Effect of filtering on vro Performance

To what extent does a function affect performance? This is a topic that many people are interested in. For testers, they all want to perform similar tests after basic performance tests to provide test reports that are closer to actual use. In previous tests, the testing lab of "Network World" has made many attempts. This article describes a test method for public comparison of low-end routers in the United States, they mainly measure the impact of the data packet filtering function on the router performance.

Vrouters on the market today generally support data packet filtering. The data packet filtering function is generally used for the following work:

Block address fraud on the company's network edge.

Blocks forged routes.

Block harmful applications.

Tracking usage: How many times have a user accessed a certain network? How much bandwidth does an application consume? Most vro filters can be set to answer these questions by recording the number of times the filter is called.

Of course, the user does not apply a router to replace the firewall. However, the tester believes that this data packet filtering function is very important for the router. Therefore, the test focuses on the impact of the data packet filtering function on the performance of the router.

In this test, each manufacturer uses a pair of vrouters connected by two T-1 interfaces of the same model using a cable. Product Configuration (with two T-1 lines and two Ethernet interfaces of the router) can be considered as the most common situation of enterprise router settings.

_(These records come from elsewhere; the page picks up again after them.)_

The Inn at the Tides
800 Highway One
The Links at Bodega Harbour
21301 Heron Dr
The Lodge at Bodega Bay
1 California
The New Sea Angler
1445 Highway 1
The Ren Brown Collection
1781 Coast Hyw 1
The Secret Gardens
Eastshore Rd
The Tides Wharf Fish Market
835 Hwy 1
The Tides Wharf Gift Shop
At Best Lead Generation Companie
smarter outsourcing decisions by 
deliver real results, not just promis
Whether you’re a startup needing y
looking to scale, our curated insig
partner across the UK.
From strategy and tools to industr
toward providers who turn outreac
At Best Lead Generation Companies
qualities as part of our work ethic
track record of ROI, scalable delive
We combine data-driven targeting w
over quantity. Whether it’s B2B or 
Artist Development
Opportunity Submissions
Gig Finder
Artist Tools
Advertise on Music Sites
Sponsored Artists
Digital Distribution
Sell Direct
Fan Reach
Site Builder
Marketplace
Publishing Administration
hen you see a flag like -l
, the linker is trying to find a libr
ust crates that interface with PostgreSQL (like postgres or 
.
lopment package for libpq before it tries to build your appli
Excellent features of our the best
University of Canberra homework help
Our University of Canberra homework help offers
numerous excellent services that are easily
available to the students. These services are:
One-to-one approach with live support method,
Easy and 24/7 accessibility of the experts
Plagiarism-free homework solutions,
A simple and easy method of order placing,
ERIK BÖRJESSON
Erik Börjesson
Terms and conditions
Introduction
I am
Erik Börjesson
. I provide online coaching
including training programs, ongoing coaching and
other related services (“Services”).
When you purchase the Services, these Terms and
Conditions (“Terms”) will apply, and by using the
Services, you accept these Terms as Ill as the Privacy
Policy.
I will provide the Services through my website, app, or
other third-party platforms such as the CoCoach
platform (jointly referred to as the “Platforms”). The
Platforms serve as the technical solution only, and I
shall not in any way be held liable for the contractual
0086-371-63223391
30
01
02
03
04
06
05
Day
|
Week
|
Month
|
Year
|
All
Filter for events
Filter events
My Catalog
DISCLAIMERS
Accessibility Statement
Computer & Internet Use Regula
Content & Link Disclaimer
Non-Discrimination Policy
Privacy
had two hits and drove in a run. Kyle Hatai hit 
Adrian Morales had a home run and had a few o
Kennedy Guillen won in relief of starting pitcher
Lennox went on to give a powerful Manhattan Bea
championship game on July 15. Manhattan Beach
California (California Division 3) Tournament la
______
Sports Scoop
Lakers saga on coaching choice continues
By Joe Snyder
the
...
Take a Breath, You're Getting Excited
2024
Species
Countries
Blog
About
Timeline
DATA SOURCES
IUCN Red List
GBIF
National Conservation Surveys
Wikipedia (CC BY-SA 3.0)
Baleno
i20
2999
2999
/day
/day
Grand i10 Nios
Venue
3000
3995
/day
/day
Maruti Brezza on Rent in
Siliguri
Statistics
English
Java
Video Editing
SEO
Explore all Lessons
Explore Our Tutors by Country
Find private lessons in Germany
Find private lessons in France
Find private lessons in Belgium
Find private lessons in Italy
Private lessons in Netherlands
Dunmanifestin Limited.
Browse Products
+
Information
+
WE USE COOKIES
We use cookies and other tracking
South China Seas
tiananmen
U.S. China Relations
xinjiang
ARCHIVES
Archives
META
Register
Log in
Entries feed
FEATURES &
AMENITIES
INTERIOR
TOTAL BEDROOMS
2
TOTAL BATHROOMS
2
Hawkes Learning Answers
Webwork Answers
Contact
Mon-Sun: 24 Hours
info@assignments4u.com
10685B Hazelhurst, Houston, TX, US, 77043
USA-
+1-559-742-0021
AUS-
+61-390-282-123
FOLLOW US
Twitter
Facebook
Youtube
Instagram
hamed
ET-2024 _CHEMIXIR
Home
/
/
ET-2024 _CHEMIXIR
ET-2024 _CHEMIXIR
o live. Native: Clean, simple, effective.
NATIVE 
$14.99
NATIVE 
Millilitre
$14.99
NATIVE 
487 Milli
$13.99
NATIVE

When determining the impact of the filtering function on the performance of such devices, the tester starts from never enabling the baseline test of the data filtering function), and then adds more and more data packet filtering conditions before testing.

In all tests, the tester connected SmartBits to two Ethernet interfaces on each router and connected the T-1 interface using a WAN crossover cable. In the baseline test, they sent data streams according to the two-way partial mesh structure described in RFC 2889. Measured throughput and average and maximum latency of 60 seconds. They repeat this test using 64, 256, and 1518 bytes of Ethernet frames of UDP/IP packets.

In the test of the filter function, they provided the same data stream as the test on the baseline, but configured the tested router with different data packet filtering rules. The test was repeated with 8, 16, 64, and 256 packet filtering rules. They chose a different number of filters to check whether the routers can check according to the increasing rules. During the test, they selected common filtering conditions, including source and destination IP addresses, protocols, and TCP and UDP port numbers. The tester asked the vendor to set the final packet filtering rule to allow the test data flow to pass, forcing the router to traverse the entire packet filtering table cyclically. The vendor has also enabled the log function, so the tester can learn how many packets "hit" each rule.

According to the test results, the throughput test results of some ASIC-dependent access routers are not much different, but devices using traditional CPU and software architecture will have a big impact.

Compared with the throughput test results, the tester pays more attention to the results of the latency test. The test results do not only show that the performance of products using general CPU and software is degraded after the data packet filtering function is enabled, similarly, the performance of some access routers using ASIC is also affected after the feature is enabled.

The tester believes that latency is a more important indicator than throughput. Low and sustained latency is not only important for voice and video applications, but also for applications that care about response time, such as TCP data streams. Due to TCP requirements for timely data validation, delay may cause re-transmission or session loss. In addition, this test records the average latency and maximum latency of data packets, because for devices, although the latency of most data packets is near the average latency, there are very few data packets with a very large latency, it will also have a great impact on some sensitive applications.

In addition, one interesting thing in this test is that a vendor's product buffer zone is very large. When the throughput is tested, the throughput exceeds the line speed: after the test is stopped, the vro continues forwarding data packets for 17 seconds. This results in the absurd high-latency measurement.